Count the lines in the entries below that contain the string "left", matching case exactly, and reply with only that number.
BEGIN Supplied data
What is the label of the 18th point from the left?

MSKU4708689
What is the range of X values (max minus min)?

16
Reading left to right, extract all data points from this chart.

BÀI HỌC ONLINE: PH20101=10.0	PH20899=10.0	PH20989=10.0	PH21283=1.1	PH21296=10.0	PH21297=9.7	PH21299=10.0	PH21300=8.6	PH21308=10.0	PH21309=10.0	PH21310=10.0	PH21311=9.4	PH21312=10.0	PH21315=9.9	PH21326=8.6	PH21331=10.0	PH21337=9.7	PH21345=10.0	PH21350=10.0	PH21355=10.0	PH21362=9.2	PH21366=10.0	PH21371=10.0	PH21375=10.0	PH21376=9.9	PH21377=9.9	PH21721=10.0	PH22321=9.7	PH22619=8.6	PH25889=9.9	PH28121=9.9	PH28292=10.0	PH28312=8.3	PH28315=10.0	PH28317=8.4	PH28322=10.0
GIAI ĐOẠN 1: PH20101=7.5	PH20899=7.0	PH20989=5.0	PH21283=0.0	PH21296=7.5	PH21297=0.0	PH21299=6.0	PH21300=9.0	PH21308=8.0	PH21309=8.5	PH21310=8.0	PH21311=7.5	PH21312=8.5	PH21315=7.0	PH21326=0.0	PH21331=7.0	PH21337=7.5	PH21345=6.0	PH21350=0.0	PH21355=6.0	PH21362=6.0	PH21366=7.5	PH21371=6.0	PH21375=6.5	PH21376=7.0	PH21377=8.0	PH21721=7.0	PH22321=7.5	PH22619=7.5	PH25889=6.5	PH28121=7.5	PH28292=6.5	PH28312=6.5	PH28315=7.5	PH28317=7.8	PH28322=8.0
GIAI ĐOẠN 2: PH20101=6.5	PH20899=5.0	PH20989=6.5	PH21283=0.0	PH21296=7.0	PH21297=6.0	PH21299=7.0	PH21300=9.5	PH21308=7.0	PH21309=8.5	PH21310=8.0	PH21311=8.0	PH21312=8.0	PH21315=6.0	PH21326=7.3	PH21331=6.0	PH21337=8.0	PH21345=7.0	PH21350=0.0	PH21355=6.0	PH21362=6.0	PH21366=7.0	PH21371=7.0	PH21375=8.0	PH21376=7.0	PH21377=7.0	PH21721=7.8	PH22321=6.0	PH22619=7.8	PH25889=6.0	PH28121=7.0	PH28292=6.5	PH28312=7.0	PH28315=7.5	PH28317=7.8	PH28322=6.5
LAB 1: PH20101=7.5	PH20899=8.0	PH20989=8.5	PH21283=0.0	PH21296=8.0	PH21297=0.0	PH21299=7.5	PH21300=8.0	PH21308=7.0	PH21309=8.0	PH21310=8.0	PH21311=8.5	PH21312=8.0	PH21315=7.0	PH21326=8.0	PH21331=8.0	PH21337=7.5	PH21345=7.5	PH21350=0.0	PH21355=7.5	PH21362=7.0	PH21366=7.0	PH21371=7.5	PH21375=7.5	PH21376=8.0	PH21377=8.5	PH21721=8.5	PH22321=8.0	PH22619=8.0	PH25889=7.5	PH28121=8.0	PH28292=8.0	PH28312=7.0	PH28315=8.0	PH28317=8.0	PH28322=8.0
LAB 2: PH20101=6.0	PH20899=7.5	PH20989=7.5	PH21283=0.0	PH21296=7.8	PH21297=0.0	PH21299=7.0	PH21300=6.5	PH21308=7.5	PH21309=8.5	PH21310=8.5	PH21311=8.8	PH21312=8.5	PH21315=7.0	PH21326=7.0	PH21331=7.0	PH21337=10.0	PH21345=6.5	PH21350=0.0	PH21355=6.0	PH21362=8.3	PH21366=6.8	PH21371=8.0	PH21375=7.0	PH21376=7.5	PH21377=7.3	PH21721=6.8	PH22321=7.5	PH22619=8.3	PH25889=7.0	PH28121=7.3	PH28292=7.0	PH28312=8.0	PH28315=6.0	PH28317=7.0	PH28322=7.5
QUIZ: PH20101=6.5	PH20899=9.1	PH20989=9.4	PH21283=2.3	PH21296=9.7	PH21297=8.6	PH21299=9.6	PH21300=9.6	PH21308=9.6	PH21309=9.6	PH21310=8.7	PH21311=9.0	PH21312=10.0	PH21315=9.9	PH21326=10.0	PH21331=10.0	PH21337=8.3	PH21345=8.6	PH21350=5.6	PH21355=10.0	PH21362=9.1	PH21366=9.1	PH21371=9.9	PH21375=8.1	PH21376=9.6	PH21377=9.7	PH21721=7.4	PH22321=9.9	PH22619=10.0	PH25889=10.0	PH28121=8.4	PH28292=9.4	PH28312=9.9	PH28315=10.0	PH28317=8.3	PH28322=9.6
END Supplied data
BEGIN Supplied data
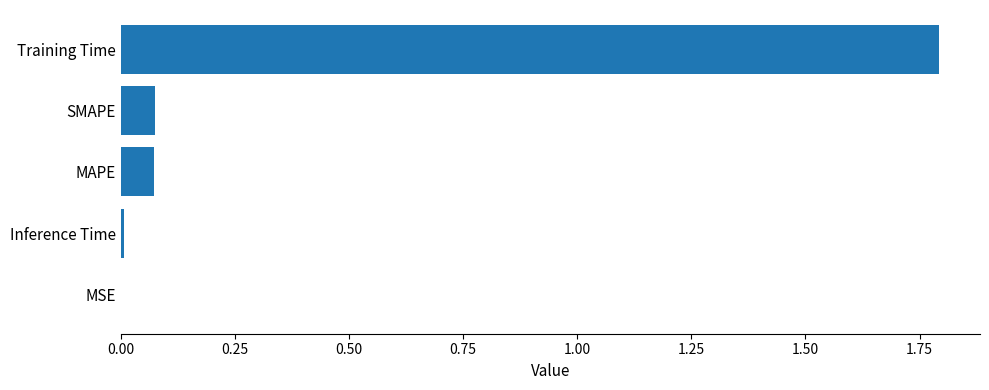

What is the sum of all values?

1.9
END Supplied data
(Reply) 2